There are even new ideas from the world of payments, which, as Cyberport’s head of fintech, Victor Yim, pointed out, is widely believed to have matured.
As there were few apple-to-apple comparisons – what might interest a bank may not interest an insurer or a Web3 investor – it’s hard to say which pitch was best. Also, some people are natural presenters (and English is not always their native language). Nonetheless DigFin offers up a few thoughts.
Two startups presented. One, Divit, is a credit-card killer. The other, krip, is a credit-card enabler. Both have a good story, although DigFin reckons it will be easier for krip to get serious backing – banks or a big payments processor will be keen to work with a fintech that can promote more card usage.
Divit works with airlines to encourage consumers with air miles and other rewards to make purchases at other merchants using FPS, the Hong Kong mobile Faster Payments System. Promotions such as free miles get people to start paying with FPS (ie debit), and once consumers start, they get hooked.
Merchants like this because they save on transactions by avoiding card fees, and because the app targets frequent fliers, who tend to be affluent. Divit’s co-founder, David Yu, claims some merchants see up to 60 percent of their customers eventually switch to FPS. Customers paying with the Divit app (linked to FPS) also enjoy instant settlement and real-time downloads of rewards.
Divit’s challenge is getting people to understand the benefit of downloading the app, although it helps that Cathay Pacific is a partner.
Krip’s pitch, on the other hand, is immediately intuitive. Founder David Wang explains krip centralizes users’ credit card deals, offers and rewards. Few people have any clue of what their entitled to by rewards programs, and in Hong Kong there are more than 6,000 of these.
Wang says 95 percent of deals are unknown to consumers, mainly because no one remembers what a company advertises when they step inside a store.
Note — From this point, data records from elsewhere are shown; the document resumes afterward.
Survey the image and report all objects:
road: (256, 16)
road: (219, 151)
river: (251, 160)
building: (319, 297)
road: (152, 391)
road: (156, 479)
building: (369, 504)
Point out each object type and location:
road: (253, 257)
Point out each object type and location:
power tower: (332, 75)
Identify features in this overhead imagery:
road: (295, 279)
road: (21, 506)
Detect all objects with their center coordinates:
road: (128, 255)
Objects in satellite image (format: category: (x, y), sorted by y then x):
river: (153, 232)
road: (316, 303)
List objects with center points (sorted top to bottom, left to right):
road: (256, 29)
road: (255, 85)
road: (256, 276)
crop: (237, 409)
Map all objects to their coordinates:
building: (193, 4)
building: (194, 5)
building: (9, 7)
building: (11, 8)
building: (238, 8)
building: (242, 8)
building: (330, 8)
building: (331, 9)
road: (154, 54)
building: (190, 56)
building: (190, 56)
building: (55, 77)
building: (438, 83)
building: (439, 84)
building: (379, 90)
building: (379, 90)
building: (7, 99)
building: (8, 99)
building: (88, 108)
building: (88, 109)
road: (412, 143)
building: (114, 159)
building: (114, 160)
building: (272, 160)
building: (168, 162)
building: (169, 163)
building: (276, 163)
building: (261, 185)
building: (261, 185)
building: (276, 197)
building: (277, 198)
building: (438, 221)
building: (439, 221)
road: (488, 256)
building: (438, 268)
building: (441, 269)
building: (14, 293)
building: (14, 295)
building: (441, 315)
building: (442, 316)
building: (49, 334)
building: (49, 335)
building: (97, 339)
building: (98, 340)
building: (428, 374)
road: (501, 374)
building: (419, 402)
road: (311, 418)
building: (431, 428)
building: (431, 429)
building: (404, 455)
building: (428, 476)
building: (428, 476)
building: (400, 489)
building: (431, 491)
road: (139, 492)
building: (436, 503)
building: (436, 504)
By aggregating the programs into a single app, people can see what kind of discounts they can get. And people love a deal.
This can drive more traffic to those merchants, provide more fees to card issuers, and make reward programs more important, especially as the krip APIs personalize what’s available from an individual’s card profile.
The startup has a consumer app, and has partnered with livi bank (a virtual bank). The simplicity of the idea has enabled it to accrue 70,000 retail app downloads.
Both Divit and krip face challenges of scaling beyond Hong Kong. That requires funding and partnerships, to amass the airline partners or crack a new market’s credit-card data. If krip can get enough card networks, the app sells itself, although DigFin wonders how easy this is. Divit’s value is tied to finding airlines willing to work with it, which could bring some operational headaches as well.